(Beginning of LISTED ENTRIES)

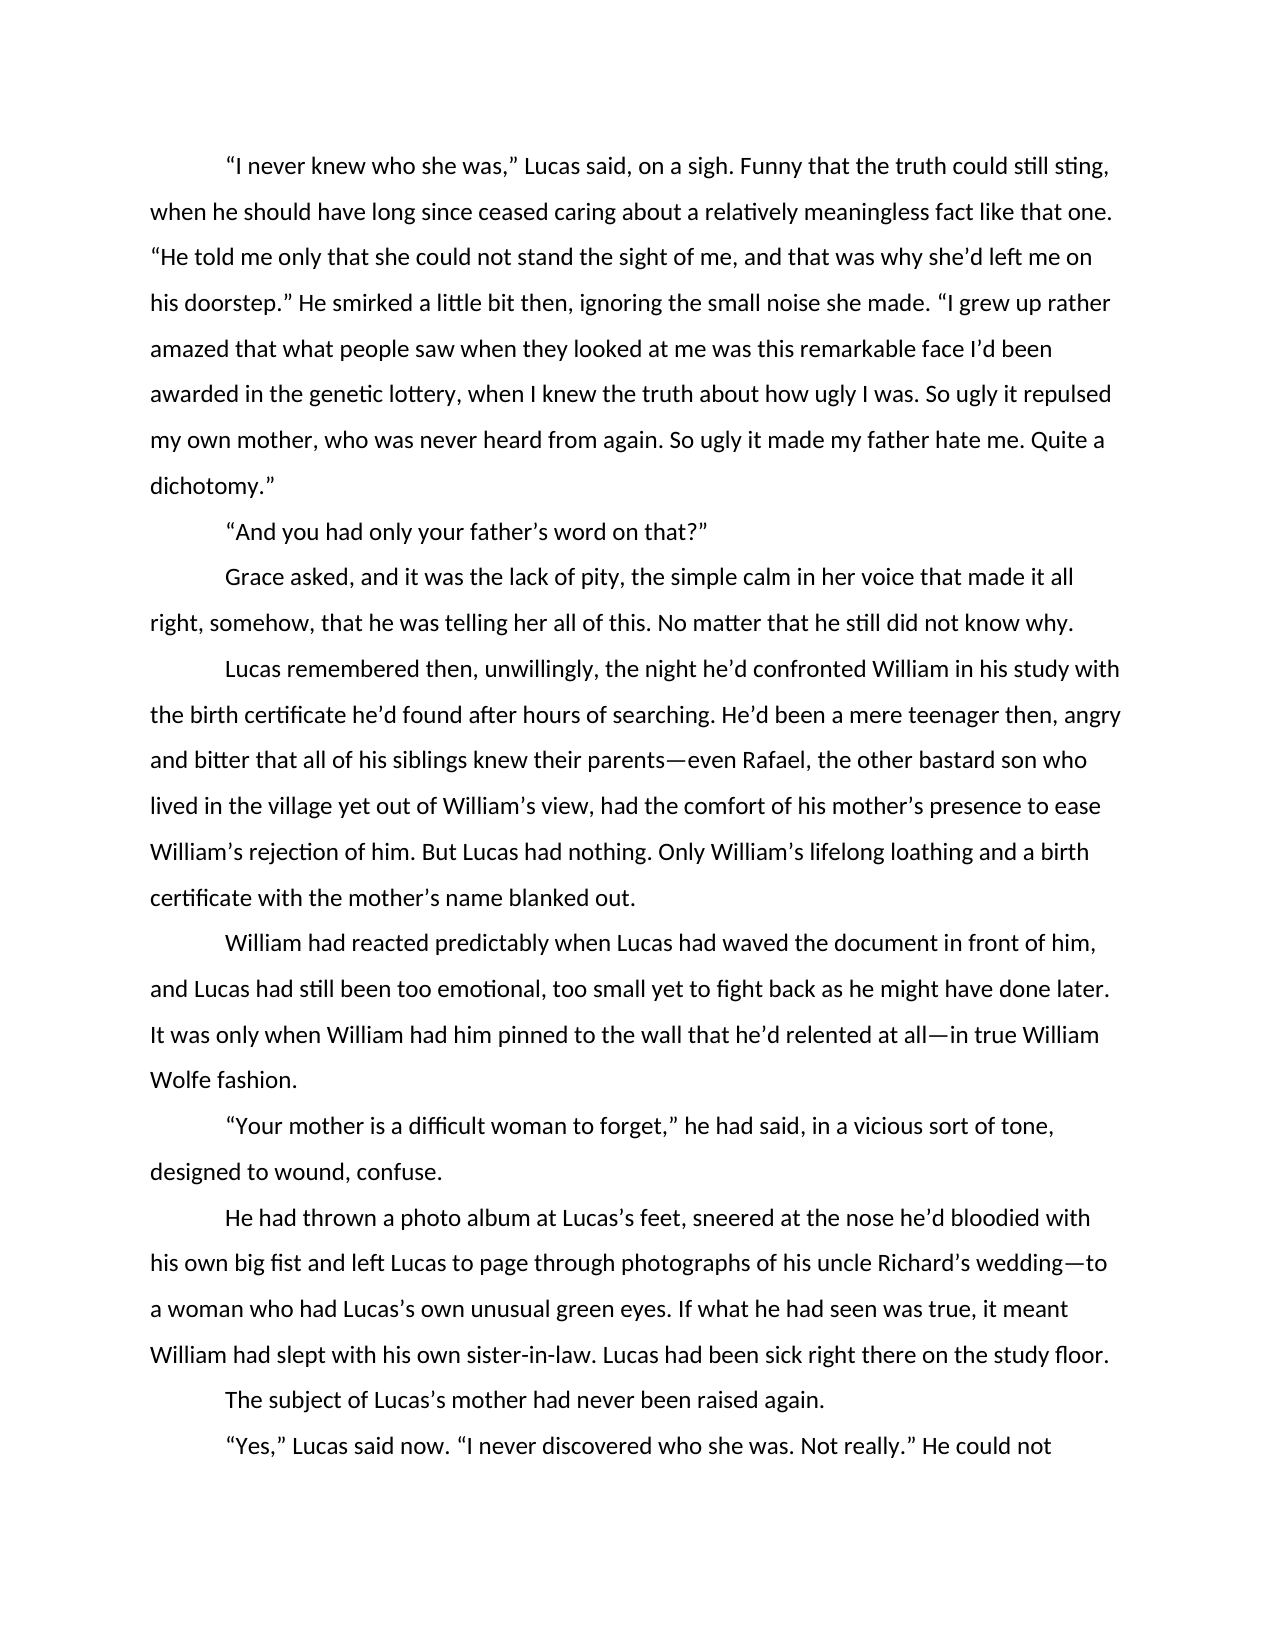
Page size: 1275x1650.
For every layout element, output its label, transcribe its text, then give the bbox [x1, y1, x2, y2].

text Lucas remembered then, unwillingly, the night he’d confronted William in his study with the birth certificate he’d found after hours of searching. He’d been a mere teenager then, angry and bitter that all of his siblings knew their parents—even Rafael, the other bastard son who lived in the village yet out of William’s view, had the comfort of his mother’s presence to ease William’s rejection of him. But Lucas had nothing. Only William’s lifelong loathing and a birth certificate with the mother’s name blanked out. [150, 653, 1125, 912]
text Grace asked, and it was the lack of pity, the simple calm in her voice that made it all right, somehow, that he was telling her all of this. No matter that he still did not know why. [150, 562, 1125, 638]
text The subject of Lucas’s mother had never been raised again. [150, 1385, 1125, 1415]
text William had reacted predictably when Lucas had waved the document in front of him, and Lucas had still been too emotional, too small yet to fight back as he might have done later. It was only when William had him pinned to the wall that he’d relented at all—in true William Wolfe fashion. [150, 927, 1125, 1095]
text He had thrown a photo album at Lucas’s feet, sneered at the nose he’d bloodied with his own big fist and left Lucas to page through photographs of his uncle Richard’s wedding—to a woman who had Lucas’s own unusual green eyes. If what he had seen was true, it meant William had slept with his own sister-in-law. Lucas had been sick right there on the study floor. [150, 1202, 1125, 1369]
text “Your mother is a difficult woman to forget,” he had said, in a vicious sort of tone, designed to wound, confuse. [150, 1110, 1125, 1187]
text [150, 1430, 1125, 1461]
text “And you had only your father’s word on that?” [150, 516, 1125, 546]
text “I never knew who she was,” Lucas said, on a sigh. Funny that the truth could still sting, when he should have long since ceased caring about a relatively meaningless fact like that one. “He told me only that she could not stand the sight of me, and that was why she’d left me on his doorstep.” He smirked a little bit then, ignoring the small noise she made. “I grew up rather amazed that what people saw when they looked at me was this remarkable face I’d been awarded in the genetic lottery, when I knew the truth about how ugly I was. So ugly it repulsed my own mother, who was never heard from again. So ugly it made my father hate me. Quite a dichotomy.” [150, 150, 1125, 501]
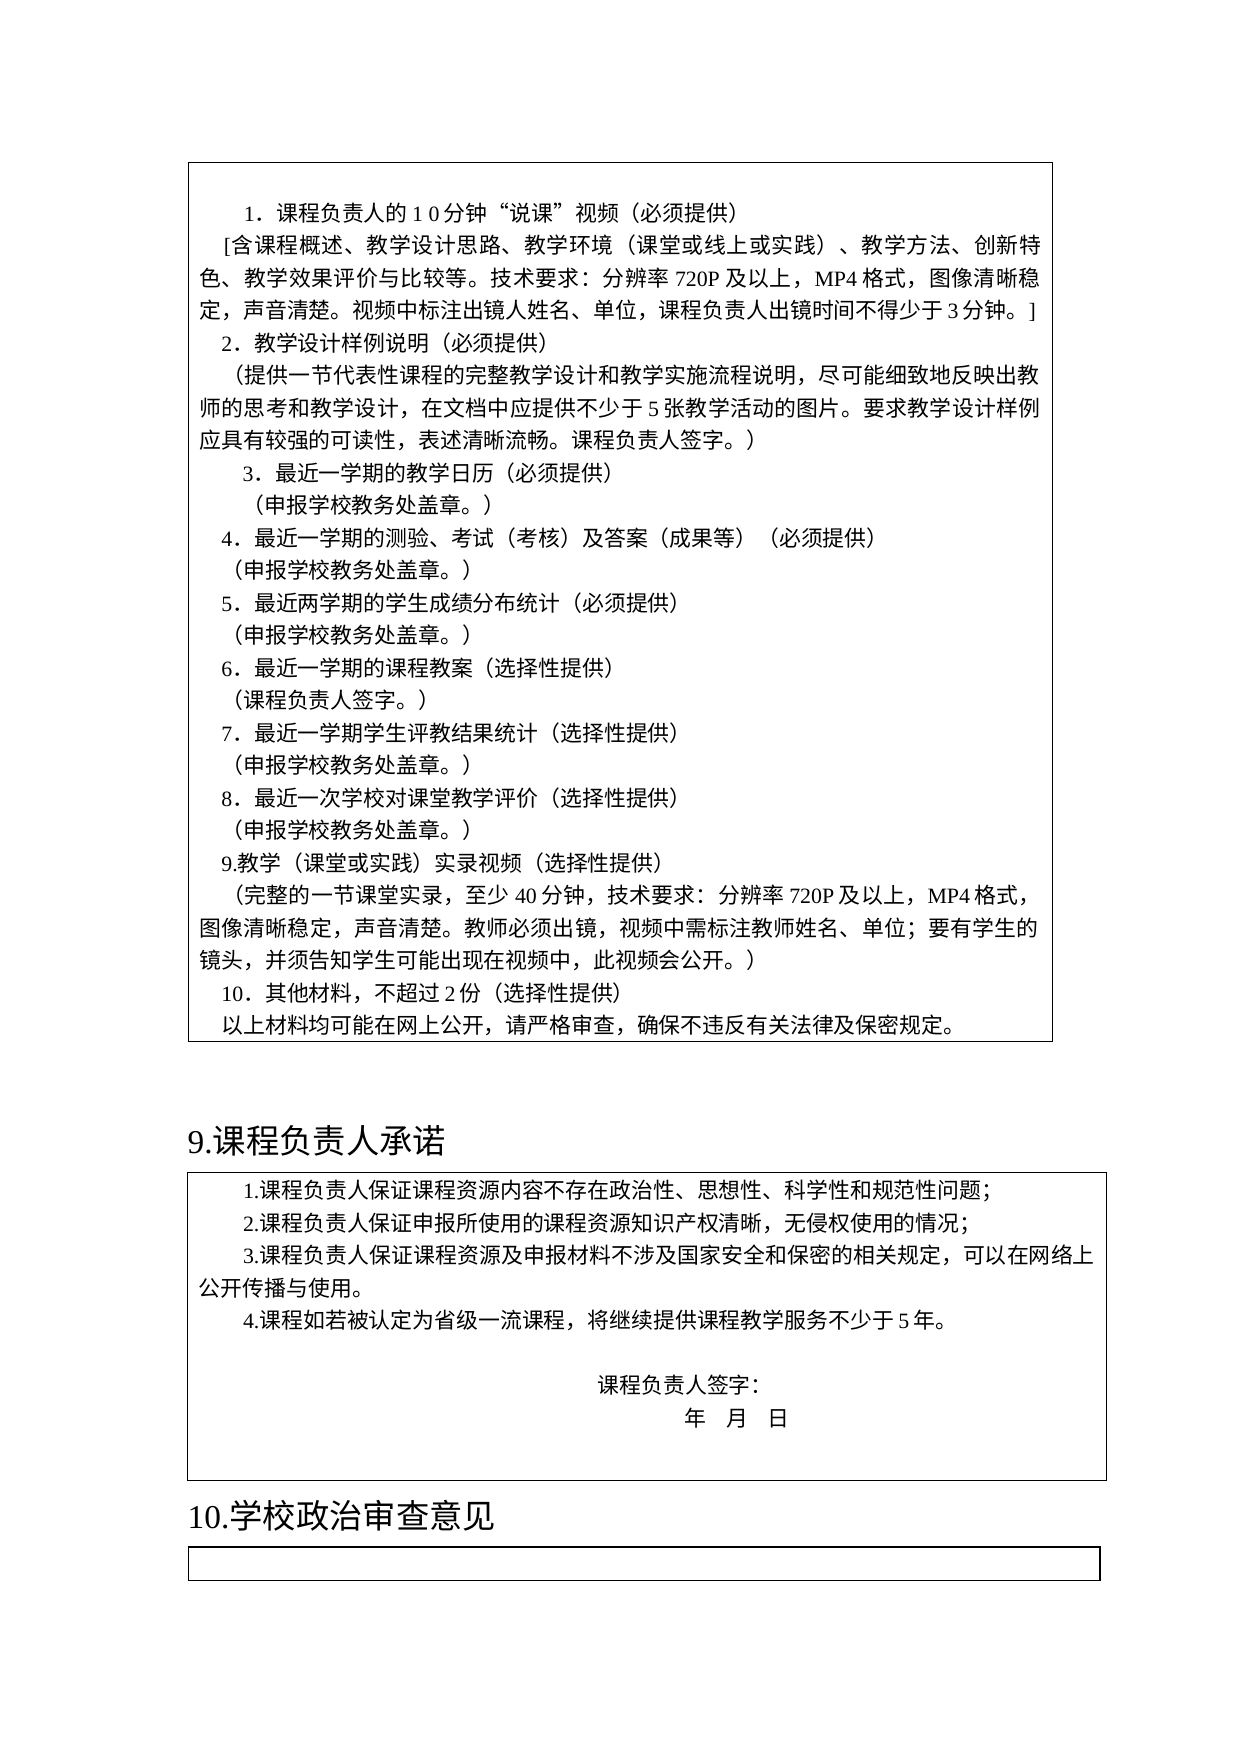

(End of LISTED ENTRIES)

PROBLEM REQUIREMENTS — Skipping all images, print the data above a second time exactly.

TASK OUTPUT —
Page size: 1275x1650.
For every layout element, output its label, transcribe its text, then give the bbox [x1, y1, x2, y2].

text Lucas remembered then, unwillingly, the night he’d confronted William in his study with the birth certificate he’d found after hours of searching. He’d been a mere teenager then, angry and bitter that all of his siblings knew their parents—even Rafael, the other bastard son who lived in the village yet out of William’s view, had the comfort of his mother’s presence to ease William’s rejection of him. But Lucas had nothing. Only William’s lifelong loathing and a birth certificate with the mother’s name blanked out. [150, 653, 1125, 912]
text Grace asked, and it was the lack of pity, the simple calm in her voice that made it all right, somehow, that he was telling her all of this. No matter that he still did not know why. [150, 562, 1125, 638]
text The subject of Lucas’s mother had never been raised again. [150, 1385, 1125, 1415]
text William had reacted predictably when Lucas had waved the document in front of him, and Lucas had still been too emotional, too small yet to fight back as he might have done later. It was only when William had him pinned to the wall that he’d relented at all—in true William Wolfe fashion. [150, 927, 1125, 1095]
text He had thrown a photo album at Lucas’s feet, sneered at the nose he’d bloodied with his own big fist and left Lucas to page through photographs of his uncle Richard’s wedding—to a woman who had Lucas’s own unusual green eyes. If what he had seen was true, it meant William had slept with his own sister-in-law. Lucas had been sick right there on the study floor. [150, 1202, 1125, 1369]
text “Your mother is a difficult woman to forget,” he had said, in a vicious sort of tone, designed to wound, confuse. [150, 1110, 1125, 1187]
text [150, 1430, 1125, 1461]
text “And you had only your father’s word on that?” [150, 516, 1125, 546]
text “I never knew who she was,” Lucas said, on a sigh. Funny that the truth could still sting, when he should have long since ceased caring about a relatively meaningless fact like that one. “He told me only that she could not stand the sight of me, and that was why she’d left me on his doorstep.” He smirked a little bit then, ignoring the small noise she made. “I grew up rather amazed that what people saw when they looked at me was this remarkable face I’d been awarded in the genetic lottery, when I knew the truth about how ugly I was. So ugly it repulsed my own mother, who was never heard from again. So ugly it made my father hate me. Quite a dichotomy.” [150, 150, 1125, 501]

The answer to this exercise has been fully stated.